I thought about the night on the couch where it had seemed like a nightmare had shaken him awake. “You have to be so tired, though.”

Casting the heavy-hooded eyes to me, he shrugged again. “It’s the same with you, babe. You work crazy-ass hours just like me. You manage. I manage.”

“True,” I murmured, looking out over the lawn. “I like this—the balcony, I mean.” Flushing, I mentally kicked myself. “It’s very private and quiet.”

“I like it, too. Try to come out here at least once a day, drink my coffee.” Out of the corner of my eyes, I saw him raise his arms above his head and stretch. I had to look. I was only human, and goodness gracious, I was so glad I did. His back bowed as bones cracked. The man was pure sin. “It’s a good place to think,” he finished, dropping his arms.

My gaze coasted over the expanse of his chest and taut stomach, down to the fine trail of darker hair that disappeared under the band of his bottoms. “I can . . . um, understand that.”

There was a pause. “I talked to Colton this morning. He’s going to come by soon. I’ll be here while he talks to you.”

A shiver crawled along the nape of my neck, and I pulled the sweater closer. I nodded. “Does he know what happened?”


I watched a bird flutter past the balcony. “Does he think it’s related to the other stuff?”

“I don’t know. I think he wants to talk to you first before he makes that jump.” He sighed softly. “Seriously, Roxy, you hanging in there?”

That wasn’t an easy question to answer. So much was going on and hanging between us, and everything we needed to talk about I wasn’t ready for. “Charlie’s on a feeding tube,” I said finally, raising my gaze to the blue, cloudless sky. The color was much like Reece’s eyes. “He hated being on that before, so they have had to restrain him, and it’s so hard to see him like that.”


“I’m sorry to hear that.” Genuine sympathy radiated from his voice.

I nodded. “The last time he wouldn’t eat, he ended up having a seizure.”

“I remember that,” he said quietly.

Surprised, I looked at him. “You do?”

He nodded. “Yeah. I remember you talking about it, and I know how close you came to losing him.”

Pain rose as I leaned back in the chair. “I’m so afraid.”

“For Charlie?”

“Yeah,” I whispered, and I bit down on my lip as he reached between us, curving his hand around my arm. It felt like my heart doubled in size. “I’m afraid I’m going to lose him. I really am.”

He squeezed my arm gently. “I wish there was something I could say.”

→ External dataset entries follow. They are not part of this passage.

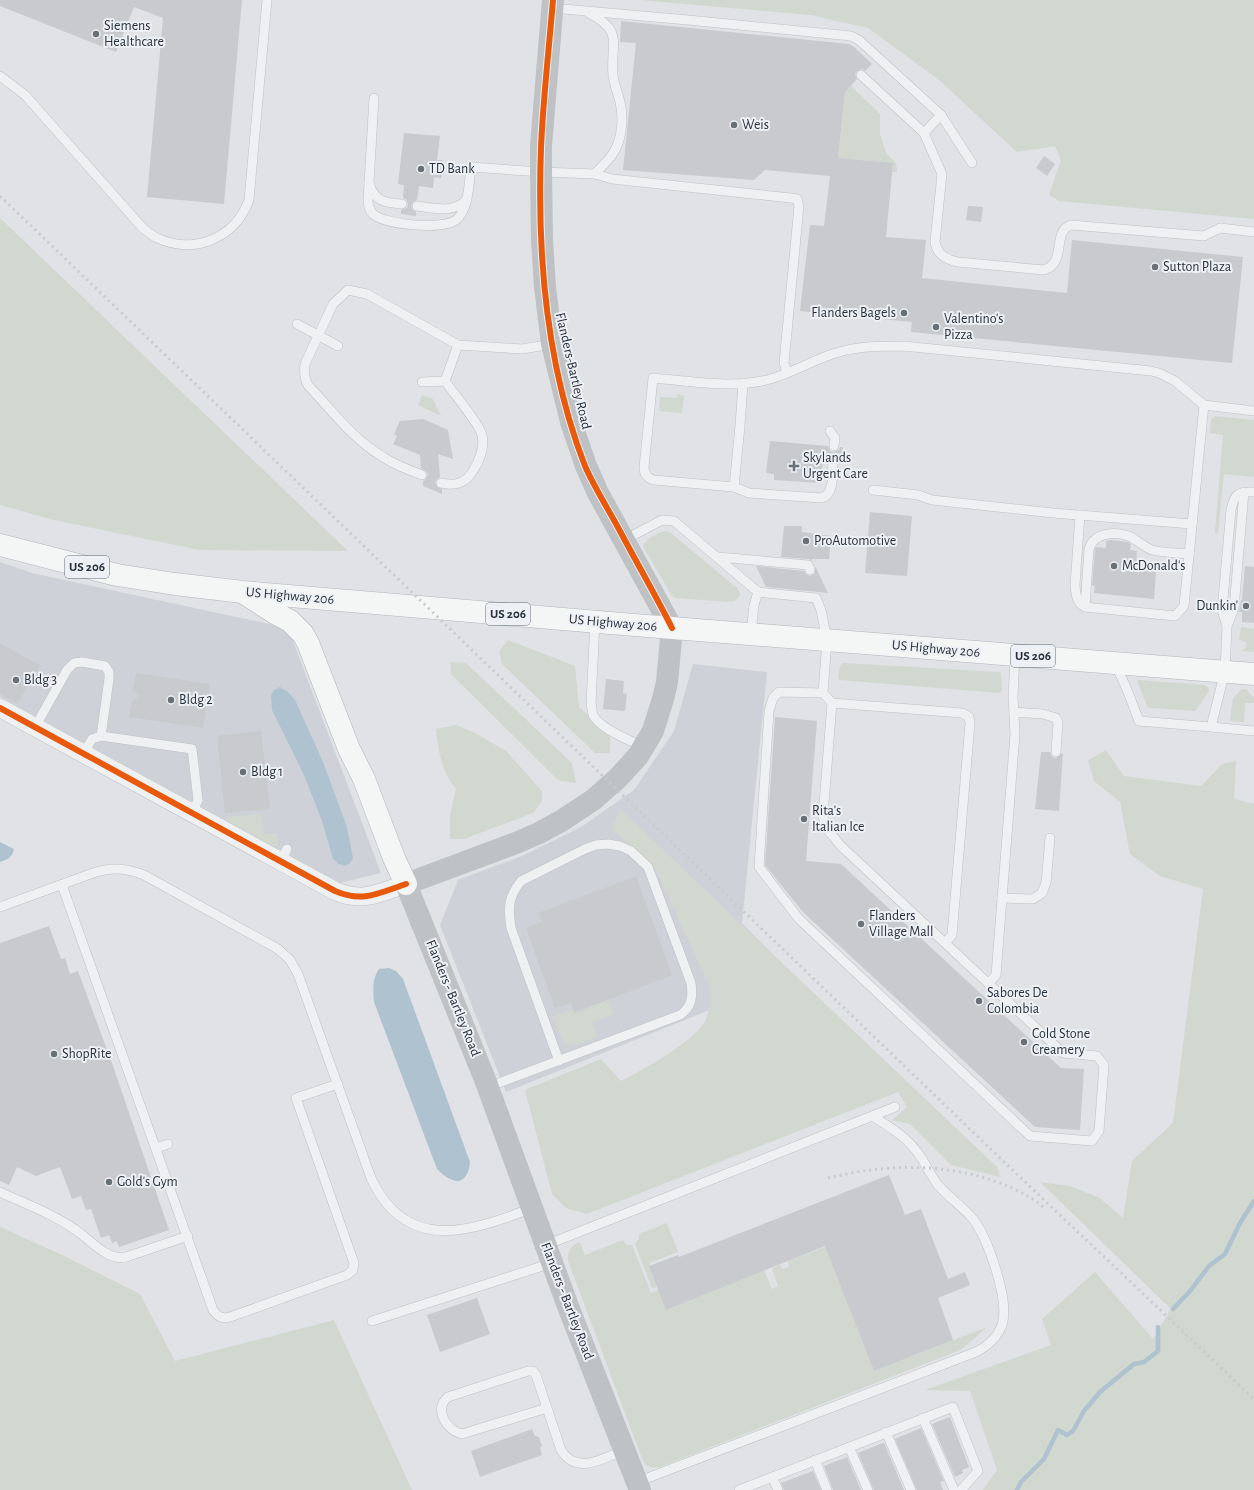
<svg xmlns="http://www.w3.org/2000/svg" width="1254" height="1490" font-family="'Alegreya Sans',sans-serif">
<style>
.built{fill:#ced2d8}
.green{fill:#d1d8d0}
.water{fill:#afc2cf}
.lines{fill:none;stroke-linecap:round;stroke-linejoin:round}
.stream{stroke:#afc2cf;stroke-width:4.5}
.building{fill:#c8cacd}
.lane-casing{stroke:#bec0c3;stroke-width:10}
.street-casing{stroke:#bec0c3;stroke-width:19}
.highway-casing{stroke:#b2b5ba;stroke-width:23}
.lane{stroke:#eff0f1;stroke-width:9}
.street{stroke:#eff0f1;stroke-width:18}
.secondary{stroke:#bec2c4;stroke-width:22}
.highway{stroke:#f4f5f5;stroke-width:22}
.rail{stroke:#c8cacd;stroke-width:3;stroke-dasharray:2 4;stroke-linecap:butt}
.cycleway-casing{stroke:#edf1f5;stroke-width:8}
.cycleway{stroke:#e8590c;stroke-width:6}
.poi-dot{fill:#687078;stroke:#edf1f5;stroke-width:1.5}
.labels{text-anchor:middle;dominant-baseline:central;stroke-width:4;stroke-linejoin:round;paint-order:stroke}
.shield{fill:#edf1f5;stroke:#636b74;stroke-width:1}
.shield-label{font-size:13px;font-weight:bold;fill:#28323d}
.poi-label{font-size:14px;fill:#28323d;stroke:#edf1f5;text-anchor:start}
.street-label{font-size:14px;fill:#28323d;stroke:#edf1f5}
</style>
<rect width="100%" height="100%" fill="#e0e2e5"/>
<g class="built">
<path d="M 0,562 L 32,573 L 288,628 L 381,873 L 340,883 L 0,697 Z"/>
<path d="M 693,664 L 767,672 L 742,923 L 794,976 L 506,1092 L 440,925 L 458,880 L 522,856 L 581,827 L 634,790 L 674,731 Z"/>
</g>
<g class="green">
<path d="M 641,0 L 1254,0 L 1254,219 L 1059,201 L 1049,195 L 1061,160 L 1055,146 L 1017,152 L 939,80 L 868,28 L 810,15 Z"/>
<path d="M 851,86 L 880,114 L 880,134 L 886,153 L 896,163 L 897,172 L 892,172 L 893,163 L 838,158 L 845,92 Z"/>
<path d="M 0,218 L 348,551 L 200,550 L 54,520 L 0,505 Z"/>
<path d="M 678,394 L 684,396 L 682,413 L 659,411 L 660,397 L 677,398 Z"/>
<path d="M 422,395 L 433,399 L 441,416 L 418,405 Z"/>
<path d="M 1215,416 L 1254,420 L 1254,477 L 1224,474 L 1218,533 L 1215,533 L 1223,435 L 1210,433 L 1211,420 Z"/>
<path d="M 666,531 L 671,533 L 738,589 L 740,594 C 739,599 733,602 728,602 L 676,598 L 672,596 L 643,546 C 646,538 659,532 666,531 Z"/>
<path d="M 1241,627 L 1254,629 L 1254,652 L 1242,651 L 1246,647 L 1247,643 L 1239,639 Z"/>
<path d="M 508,640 L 575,666 L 579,707 L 610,736 L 610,753 L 595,753 L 502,664 L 499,651 Z"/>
<path d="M 450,662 L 466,663 L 572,763 L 576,783 L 558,780 L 451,674 Z"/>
<path d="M 843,663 L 998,672 L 1001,673 L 1002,690 L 999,693 L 840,680 L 838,679 L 840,666 Z"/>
<path d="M 1138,680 L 1204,685 L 1208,687 L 1209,691 L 1195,711 L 1151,708 L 1147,706 L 1138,683 Z"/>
<path d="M 1242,689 L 1246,689 L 1254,698 L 1254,703 L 1245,703 L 1244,722 L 1231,721 L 1230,720 L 1233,698 Z"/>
<path d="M 456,725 L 475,733 L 506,751 L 542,791 L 542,801 L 533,813 L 464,839 L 450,839 L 450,814 L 456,789 C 442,773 438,750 436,729 Z"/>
<path d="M 1106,750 L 1124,776 L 1201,786 L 1222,764 L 1236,761 L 1234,799 L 1254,804 L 1254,1490 L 983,1490 L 997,1470 L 970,1391 L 925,1390 L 1051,1345 L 1042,1319 L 1095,1272 L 1153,1339 L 1171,1309 L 1040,1182 L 1070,1186 L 1100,1198 L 1123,1218 L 1132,1161 L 1173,1123 L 1203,889 L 1160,876 L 1130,854 L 1120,802 L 1094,781 L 1088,760 Z"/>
<path d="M 620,809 L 997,1167 L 1000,1177 L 951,1165 L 910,1124 L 892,1120 L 907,1107 L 898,1092 L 587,1214 L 566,1208 L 552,1194 L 525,1090 L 601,1059 L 621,1081 C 644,1069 690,1044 704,1023 C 711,1011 710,998 709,985 L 655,868 L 612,829 Z"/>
<path d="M 262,814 L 264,834 L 277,833 L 278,844 L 277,846 L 271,847 L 225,821 L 227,817 Z"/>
<path d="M 609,999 L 614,1014 L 592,1022 L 597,1037 C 587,1040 572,1050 563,1042 L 553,1016 Z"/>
<path d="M 667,1223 L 678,1252 L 649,1263 L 657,1287 L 652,1288 L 635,1244 L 639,1239 L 639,1234 Z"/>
<path d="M 0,1227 L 60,1254 L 140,1294 L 175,1361 L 334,1320 L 412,1490 L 0,1490 Z"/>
<path d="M 623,1240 L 627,1245 L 632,1245 L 651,1293 L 658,1290 L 764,1270 L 772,1289 L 778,1286 L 772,1269 L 780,1264 L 782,1269 L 789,1267 L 788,1261 L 830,1245 L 831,1260 L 874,1371 L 987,1327 L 975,1338 L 960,1350 L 660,1467 C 652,1468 647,1468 643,1461 L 568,1261 C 567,1251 571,1245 580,1242 L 585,1255 Z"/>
</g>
<g class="water">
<path d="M 280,687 L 288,692 L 295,700 L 323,762 L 347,827 L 353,858 L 350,863 L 345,866 L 339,864 L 333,859 L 322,821 L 304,775 L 272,710 L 271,695 L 274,690 Z"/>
<path d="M 0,842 L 14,849 C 12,858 8,859 0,862 Z"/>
<path d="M 389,968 L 396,971 L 403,979 L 470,1162 C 467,1188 452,1184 437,1169 L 374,1002 C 373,990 372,979 379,969 Z"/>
</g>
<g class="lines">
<g class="stream">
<path d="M 1173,1309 L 1191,1290 L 1209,1266 L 1225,1254 L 1240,1223 L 1254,1201"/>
<path d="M 1017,1490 L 1021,1482 L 1044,1459 L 1058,1430 L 1067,1435 L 1073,1431 L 1084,1411 L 1100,1392 L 1134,1364 L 1144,1362 L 1158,1351 L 1158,1327"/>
</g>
</g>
<g class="building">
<path d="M 0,0 L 242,0 L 224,204 L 147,197 L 163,18 L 134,7 L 116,52 L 0,6 Z"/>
<path d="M 621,21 L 849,44 L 854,47 L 872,64 L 865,71 L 862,69 L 857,71 L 855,74 L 857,79 L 845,92 L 838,158 L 893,163 L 886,237 L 926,240 L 922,278 L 1067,293 L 1072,240 L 1243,257 L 1232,363 L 911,332 L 912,322 L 800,311 L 810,225 L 824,226 L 830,176 L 765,170 L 754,180 L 623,170 L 636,43 L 620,42 Z"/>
<path d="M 404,133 L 440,136 L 437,160 L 443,160 L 441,178 L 434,177 L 433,188 L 419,186 L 417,200 L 413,202 L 411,206 L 413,210 L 416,212 L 416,216 L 401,214 L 401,210 L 407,208 L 408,204 L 406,199 L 403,198 L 404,185 L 398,184 Z"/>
<path d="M 1044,156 L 1055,164 L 1047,176 L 1036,168 Z"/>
<path d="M 968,206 L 983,207 L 981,222 L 966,220 Z"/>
<path d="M 423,419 L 448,430 L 453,459 L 438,454 L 440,477 L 437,479 L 435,482 L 437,487 L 442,489 L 442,494 L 423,486 L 423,481 L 426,479 L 428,474 L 426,471 L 421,468 L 420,455 L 393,444 L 397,436 L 394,434 L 400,421 Z"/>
<path d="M 770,441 L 828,446 L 830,451 L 834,452 L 839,450 L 840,447 L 843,447 L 841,464 L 839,464 L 838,460 L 834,457 L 830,458 L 827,462 L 823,462 L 820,483 L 774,480 L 774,474 L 766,473 Z"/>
<path d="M 870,512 L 912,516 L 907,576 L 865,573 Z"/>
<path d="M 784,526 L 802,526 L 802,532 L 831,536 L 829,559 L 811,559 L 813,562 L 809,559 L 781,557 Z"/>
<path d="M 1110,540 L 1128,542 L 1131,544 L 1130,550 L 1137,551 L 1136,570 L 1156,572 L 1154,599 L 1094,593 L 1095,586 L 1092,585 L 1095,550 L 1096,547 L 1106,548 L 1106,541 Z"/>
<path d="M 756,566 L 804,571 L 806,574 L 810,576 L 815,573 L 815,566 L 828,593 L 766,587 Z"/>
<path d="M 1245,566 L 1254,567 L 1254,623 L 1242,622 L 1242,612 L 1239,612 L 1241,600 L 1242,600 Z"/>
<path d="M 0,643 L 40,665 L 17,704 L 0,694 Z"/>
<path d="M 136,673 L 210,684 L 203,728 L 129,717 L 132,701 L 139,696 L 133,689 Z"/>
<path d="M 606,679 L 624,681 L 623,693 L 627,694 L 625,711 L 603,709 Z"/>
<path d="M 775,717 L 817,721 L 806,861 L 841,864 L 1061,1068 L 1084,1069 L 1080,1130 L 1035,1127 L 803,912 L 765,865 Z"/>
<path d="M 261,731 L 270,809 L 225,813 L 217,736 Z"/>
<path d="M 1041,752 L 1050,752 L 1052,757 L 1056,758 L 1063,753 L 1059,811 L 1035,809 Z"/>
<path d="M 636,876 L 672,975 L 574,1013 L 571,1003 L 555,1008 L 526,928 L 542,922 L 538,913 Z"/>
<path d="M 49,926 L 61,959 L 65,958 L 70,974 L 78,971 L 113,1066 L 169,1230 L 119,1247 L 117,1241 L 112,1243 L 109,1235 L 101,1238 L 91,1209 L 86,1210 L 81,1196 L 72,1199 L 60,1167 L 36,1176 L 17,1167 L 9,1185 L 0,1181 L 0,943 Z"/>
<path d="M 889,1175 L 905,1215 L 921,1209 L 948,1279 L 965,1272 L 970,1285 L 938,1298 L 953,1340 L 874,1371 L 825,1246 L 666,1310 L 649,1266 L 678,1255 L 679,1257 Z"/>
<path d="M 477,1298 L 490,1334 L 440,1352 L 427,1315 Z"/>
<path d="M 950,1417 L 969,1467 L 962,1470 L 963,1473 L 955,1477 L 932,1424 Z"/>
<path d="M 921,1428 L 944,1481 L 940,1482 L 943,1490 L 917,1490 L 895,1439 Z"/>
<path d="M 532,1429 L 535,1436 L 539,1437 L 542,1446 L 540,1447 L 542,1455 L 480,1477 L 471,1451 Z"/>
<path d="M 883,1443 L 884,1443 L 904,1490 L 874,1490 L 858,1453 Z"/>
<path d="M 847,1457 L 861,1490 L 833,1490 L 824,1466 Z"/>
<path d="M 813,1471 L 821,1490 L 784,1490 L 781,1483 Z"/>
</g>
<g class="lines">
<defs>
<g id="lane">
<path d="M 552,8 L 688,20 L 851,36 L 859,40 L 941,115 L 972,163"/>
<path d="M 589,13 C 625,32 610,43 613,75 C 614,85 618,93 620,102 C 624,119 622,141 612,155 C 607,162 600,168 595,174"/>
<path d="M 861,75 L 924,133 L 942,174 L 935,242 C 937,255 947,260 958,262 L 1044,270 C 1068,262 1051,232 1071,225 L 1204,236 L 1220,228 L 1254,232"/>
<path d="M 0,76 L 25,95 L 140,225 C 145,230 151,235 157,238 C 195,255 235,238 249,200 L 267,0"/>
<path d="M 374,98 L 368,200 C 368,205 369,210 373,214 C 385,225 443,230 456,220 C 469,210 469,182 471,167 L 541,172 L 595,174 L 612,179 L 791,198 L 797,199 L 799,206 L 784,363 L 787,373"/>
<path d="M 924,133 L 941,115"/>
<path d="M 369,183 C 374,201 385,203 402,204"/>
<path d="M 417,206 C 434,208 453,214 466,200"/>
<path d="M 297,324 L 338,346"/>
<path d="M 422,382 L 445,381"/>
<path d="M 743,383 L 740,426 L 734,487 L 654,480 C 647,478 644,474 644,467 L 653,378 C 689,381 727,388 762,381 C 789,376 813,359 839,352 C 860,346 882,346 903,346 L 1151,371 L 1159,373 L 1175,381 L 1204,405 L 1254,411"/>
<path d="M 830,431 L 835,438 L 834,446"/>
<path d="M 422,475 C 409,470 395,465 383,457 C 354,440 331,410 308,385 C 304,378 304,372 305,364 L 333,304 L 348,290 L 367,294 L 458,345 L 522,349 L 552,344"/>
<path d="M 441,483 C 455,486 465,484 473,471 C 479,462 485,447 482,435 C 479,423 454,394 445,381 L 458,345"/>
<path d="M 734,487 L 749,493 L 822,498 C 835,493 832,474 833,463"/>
<path d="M 873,490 L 918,495 L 932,500 L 1053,513 L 1192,524"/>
<path d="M 1080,515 L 1075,585 C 1076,594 1076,603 1085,607 L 1175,616 L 1184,606 L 1204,405"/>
<path d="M 624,540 L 662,520 L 674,521 L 758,592"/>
<path d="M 718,557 L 808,565 L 810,570"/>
<path d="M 1085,607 L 1089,549 C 1094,532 1116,531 1131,537 C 1138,541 1144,547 1152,550 C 1163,553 1177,553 1189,554"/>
<path d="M 595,622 L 591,703 C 592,707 592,712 593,715 C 600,729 630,740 643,747"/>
<path d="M 1227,626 L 1234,608 L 1244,492"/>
<path d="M 751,634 L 754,605 L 758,592 L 816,598 L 821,610 L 827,640 L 823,693"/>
<path d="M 1116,665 L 1128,692 L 1139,721 L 1211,727 L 1225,671 L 1227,626 L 1222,610 L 1231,510 C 1234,495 1238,491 1254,492"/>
<path d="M 832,703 L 823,816 L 827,829 L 841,846 L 1063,1053 L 1097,1056 L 1104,1065 L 1099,1131 L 1092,1141 L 1030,1136 L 799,919 L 759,867 L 769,711 L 773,698 L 779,692 L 823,693 L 832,703 L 962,713 L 969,717 L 970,723 L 952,935 L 945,943"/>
<path d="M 1014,712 L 1043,714 L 1056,718 L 1058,723 L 1056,752"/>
<path d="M 35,727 L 67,670 L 74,663 L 82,662 L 105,666 L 109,672 L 109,679 L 101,736"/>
<path d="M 1211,727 L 1254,731"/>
<path d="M 83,754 L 92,739 L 101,736 L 192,749 L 198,800 L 192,813"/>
<path d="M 280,862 L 287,849"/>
<path d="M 62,885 L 213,1310 C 218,1317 222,1319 230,1317 L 347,1275 L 353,1270 L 354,1263 L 296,1098 L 338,1084"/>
<path d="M 1002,898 L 1033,899 L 1042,893 L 1046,883 L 1050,838"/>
<path d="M 0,907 L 93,873 C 112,867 126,868 144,875 L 278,949 L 290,960 L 298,974 L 371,1178 C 406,1254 470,1232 532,1208"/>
<path d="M 989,983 L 996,975 L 1015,734 L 1013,697 L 1015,655"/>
<path d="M 488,1087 L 680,1015 C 692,1007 693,996 691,983 L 648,867 L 631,851 L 620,846 L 608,844 L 596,845 L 585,849 L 521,881 C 508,897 508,908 511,928 L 559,1061"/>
<path d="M 156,1148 L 168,1144"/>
<path d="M 0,1192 C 25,1204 59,1216 81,1234 C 93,1243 109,1261 126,1257 L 188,1236"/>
<path d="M 546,1245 L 895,1107"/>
<path d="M 372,1321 L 552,1263"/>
<path d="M 547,1408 L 462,1434 C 447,1431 433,1409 448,1397 L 528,1371 L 533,1371 L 536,1375 L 561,1450 C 577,1476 603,1458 624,1450"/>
<path d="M 923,1418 L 954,1490"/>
<path d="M 886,1432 L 911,1490"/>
<path d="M 849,1447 L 868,1490"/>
<path d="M 815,1460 L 827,1490"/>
<path d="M 772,1477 L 778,1490"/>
<path d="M 637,1482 L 976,1352 C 988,1346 997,1338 1002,1325 C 1010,1301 988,1238 973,1219 C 962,1206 948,1197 938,1185 C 932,1177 927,1167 922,1159 C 909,1138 892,1128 872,1116"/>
<path d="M 739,1490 L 953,1407 L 978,1471 L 961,1490"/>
</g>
<path id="street" d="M 0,708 L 335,891 C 363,903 379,893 406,884"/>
<g id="highway">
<path d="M 0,545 L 117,575 L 175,584 L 243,592 L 622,624 L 1254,674"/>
<path d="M 244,593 L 275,613 L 290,621 L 303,634 L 308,643 L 349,749 L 364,779 L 394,858 L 406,884"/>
</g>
</defs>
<use href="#lane" class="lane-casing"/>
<use href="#street" class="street-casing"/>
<use href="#highway" class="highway-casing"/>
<use href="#lane" class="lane"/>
<use href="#street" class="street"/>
<path class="secondary" d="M 553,0 L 541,146 L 541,172 L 542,240 L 545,287 L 552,344 L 571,422 L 586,466 L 598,493 L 672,628 L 667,682 L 663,699 L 653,731 L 638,756 L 618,778 L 593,800 L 561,821 L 539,833 L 516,843 L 406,884 L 486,1082 L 569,1309 L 640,1490"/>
<use href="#highway" class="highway"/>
<g class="rail">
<path d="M 0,196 L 1001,1159 L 1254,1399"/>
<path d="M 828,1178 C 842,1175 857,1171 872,1170 C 929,1162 1001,1172 1046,1209"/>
</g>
<defs>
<g id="cycleway">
<path d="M 553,0 C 549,49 543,99 541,148 C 537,254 546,366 585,466 C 595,489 609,510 621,533 C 638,565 656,596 672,628"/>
<path d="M 0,708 L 335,891 C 363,903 379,893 406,884"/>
</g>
</defs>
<use href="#cycleway" class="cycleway-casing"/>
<use href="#cycleway" class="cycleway"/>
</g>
<g class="poi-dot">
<circle cx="96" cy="34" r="4"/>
<circle cx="734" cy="125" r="4"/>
<circle cx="421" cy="169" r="4"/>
<circle cx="1155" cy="267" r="4"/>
<circle cx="904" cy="313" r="4"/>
<circle cx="936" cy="327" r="4"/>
<path d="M792 460h4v4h4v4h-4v4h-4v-4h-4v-4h4z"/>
<circle cx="806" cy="541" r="4"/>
<circle cx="1114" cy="566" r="4"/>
<circle cx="1246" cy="606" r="4"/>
<circle cx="16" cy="680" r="4"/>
<circle cx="171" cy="700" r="4"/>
<circle cx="243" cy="772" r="4"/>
<circle cx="804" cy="819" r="4"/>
<circle cx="861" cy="924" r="4"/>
<circle cx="979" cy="1001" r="4"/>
<circle cx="1024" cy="1042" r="4"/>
<circle cx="54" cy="1054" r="4"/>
<circle cx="109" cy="1182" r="4"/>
</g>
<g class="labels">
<g class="shield">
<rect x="65" y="556" width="44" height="22" rx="3"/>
<rect x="486" y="603" width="44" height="22" rx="3"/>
<rect x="1011" y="645" width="44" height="22" rx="3"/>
</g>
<g class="shield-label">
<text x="87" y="567">US 206</text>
<text x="508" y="614">US 206</text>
<text x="1033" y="656">US 206</text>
</g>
<g class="poi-label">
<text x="104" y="26">Siemens<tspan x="104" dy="16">Healthcare</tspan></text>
<text x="742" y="125">Weis</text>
<text x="429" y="169">TD Bank</text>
<text x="1163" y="267">Sutton Plaza</text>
<text x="896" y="313" text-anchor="end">Flanders Bagels</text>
<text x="944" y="319">Valentino's<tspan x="944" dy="16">Pizza</tspan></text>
<text x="803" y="458">Skylands<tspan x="803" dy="16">Urgent Care</tspan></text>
<text x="814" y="541">ProAutomotive</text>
<text x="1122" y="566">McDonald's</text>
<text x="1238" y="606" text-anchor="end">Dunkin'</text>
<text x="24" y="680">Bldg 3</text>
<text x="179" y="700">Bldg 2</text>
<text x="251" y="772">Bldg 1</text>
<text x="812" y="811">Rita's<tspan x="812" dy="16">Italian Ice</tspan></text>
<text x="869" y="916">Flanders<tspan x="869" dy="16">Village Mall</tspan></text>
<text x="987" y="993">Sabores De<tspan x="987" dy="16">Colombia</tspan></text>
<text x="1032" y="1034">Cold Stone<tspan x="1032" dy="16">Creamery</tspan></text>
<text x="62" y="1054">ShopRite</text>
<text x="117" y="1182">Gold's Gym</text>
</g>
<g class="street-label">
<text transform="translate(573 371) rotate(77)">Flanders-Bartley Road</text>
<text transform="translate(290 596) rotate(5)">US Highway 206</text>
<text transform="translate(613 623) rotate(5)">US Highway 206</text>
<text transform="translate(936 649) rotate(5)">US Highway 206</text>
<text transform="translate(453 998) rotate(68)">Flanders - Bartley Road</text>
<text transform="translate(567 1301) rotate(69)">Flanders - Bartley Road</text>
</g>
</g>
</svg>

“I know.” I swallowed the knot in my throat.

His gaze held mine for a moment and then he moved his hand. I wanted to climb into his lap and wrap myself around him like an octopus, but knew that probably wouldn’t be the greatest idea. “I want to ask you something again. I’m hoping you’ll answer differently than before.”

Oh God, I wasn’t sure I was ready for any of this. “Okay?”

“Why didn’t you tell me what was happening at your place, Roxy?”

At first, I didn’t know how to answer that question. “I don’t know. I guess I didn’t want anyone to think I was crazy for believing in ghosts or making it up, looking for attention. I mean, how many women come to the office with fears they’re being stalked and it gets written off? That’s the kind of fucked-up misogynistic crap that happens.”

Reece shook his head. “Not when I take the call.”

“You’re different,” I pointed out, unfolding my legs. The cement was cold under my bare feet.

“Then why didn’t you say anything?”

I chewed on my lower lip as I gripped the arms of the chair. “I really didn’t know what was happening, and when I found my . . . my stuff in the dishwasher, I just didn’t think it was right to bring it up then when . . .” Unable to sit, I stood and walked to the railing. “I mean, you know what was happening.”

His gaze held mine for a moment and then he looked away. Rubbing the heel of his palm over his heart, he frowned. “When I realized this morning I was there when you found that and had no idea, I wanted to punch myself in the nuts.”

My brows flew up.

The muscle along his jaw popped. “I’m serious. What has been happening to you has to be some scary shit. Finding your panties in a dishwasher? Not knowing how that happened, wondering if your place should be on Ghost Adventures or if you need to get your head checked had to be driving you crazy. And you went through that by yourself—by yourself when I was there.” He scooted to the edge of the chair and leaned forward. “I fucking loathe the idea of you going through that.”

I drew in a deep breath but it got stuck. “You were angry . . . and you had every right to be angry.”

“I was.” He looked up at me through thick lashes. “But I should’ve been there for you. You should’ve been able to stop me and show me what happened. That’s not your fault that you didn’t. I put you in that position and I’m sorry for that.”

My mouth opened, but I didn’t know what to say.

“It’s time to have that conversation,” he said, his voice brooking no argument. “And we really need to be up front with one another. Both of us. No more bullshit.”